1. Visit the Pseudonym table and find the associated Pseudonym id 2

2. Using Pseudonym id 2 visit the table (C) to find all the relevant information of the user and return it.

Advantages of this approach

1. The RTFs are quite easy to implement. Simply remove the entry from the pseudonym table, and it's done.

Disadvantages of this approach

1. The Pseudonym table grows humongous in size.

   1. Since we began the entries have grown from 3 billion to 14 billion. Within a year it's expected to have 30 billion entries.

   2. Its data size has scaled from 350 GB to 900 GB.

2. The job to pseudonymize has become too expensive to handle with a majority of it attributed to the supply side platform and data ingestions for the central platform.

3. The Join in the table is very error prone.  

   1. On multiple occasions we have lost the pseudonym table due to job failure. We are even keeping a backup table to mitigate this issue.

   2. By the time the error is detected, the users coming into the system will have different pseudonym ids, which requires a very expensive cleanup of the data. At times,

      1. We spent 2 months figuring out the bug in the system. 

      2. We performed an extensive month-long cleanup activity. 

4. This job has a very high operational overhead. 

5. The pseudonym table has become a single point of failure for the entire system.  

6. This can't be used for online jobs (i.e., cosmos DB lookups). Since the table is presently offline, you can't use it in real-time as the latencies are impossible to deal with.

Maintain an Online Pseudonym Table

Maintaining an online pseudonym table is exactly similar to the offline store. The table will be available online instead of being offline.

Advantages

1. Lookups will be fast.

2. Pseudonymization jobs will not become the single point of failure. If a job fails, then the underlying table doesn’t screw up as the table on the online store is intact.

3. This can even be used for online jobs and also as pseudonym jobs.

Disadvantages

1. The job proved to be too costly for migrating our supply side platform with estimates ranging in tens of thousands of dollars.

2. Even though lookups are fast, but still there is a lot of complexity in calling the online store.

Use a Reversible Key

1. If you observe the above diagram carefully, there is no pseudonym table in the diagram.

2. We use a reversible key to pseudonymize the data.

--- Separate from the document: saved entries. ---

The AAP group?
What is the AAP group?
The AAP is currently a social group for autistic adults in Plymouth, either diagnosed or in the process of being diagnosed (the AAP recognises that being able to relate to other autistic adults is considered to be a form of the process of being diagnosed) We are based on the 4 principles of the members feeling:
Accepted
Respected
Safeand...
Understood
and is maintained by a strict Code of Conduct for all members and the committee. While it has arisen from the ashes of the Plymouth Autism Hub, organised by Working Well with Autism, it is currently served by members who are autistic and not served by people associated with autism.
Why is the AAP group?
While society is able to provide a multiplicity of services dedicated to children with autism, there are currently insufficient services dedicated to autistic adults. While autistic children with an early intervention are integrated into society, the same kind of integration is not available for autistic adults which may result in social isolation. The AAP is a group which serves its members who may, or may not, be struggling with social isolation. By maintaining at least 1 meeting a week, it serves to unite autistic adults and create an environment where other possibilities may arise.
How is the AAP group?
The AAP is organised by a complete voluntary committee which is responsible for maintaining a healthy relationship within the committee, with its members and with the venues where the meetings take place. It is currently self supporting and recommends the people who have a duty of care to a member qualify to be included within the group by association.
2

   1. If we replay the key, we get the original id.

   2. This key will be stored in a key vault where no one will have access to it.

Right to Access (RTA)

Let's assume that we receive an RTA request for User id 2, then:

1. Using the Reversible Key get the Pseudonym id 2 and visit table (C) to find all the relevant information of the user and return it.

2. Using Pseudonym id 2 visit table (C) to find all the relevant information of the user and return it.

Exporting Data

1. Take the pseudonymized data.

2. Use a reversible key to de-pseudonymize the pseudonym id.

3. Apply RTF – remove the users who have opted-out.

4. Export the data.

Right to Forget (RTF)

We look around the Pseudonymized Data (C) and delete all the records of the concerned user.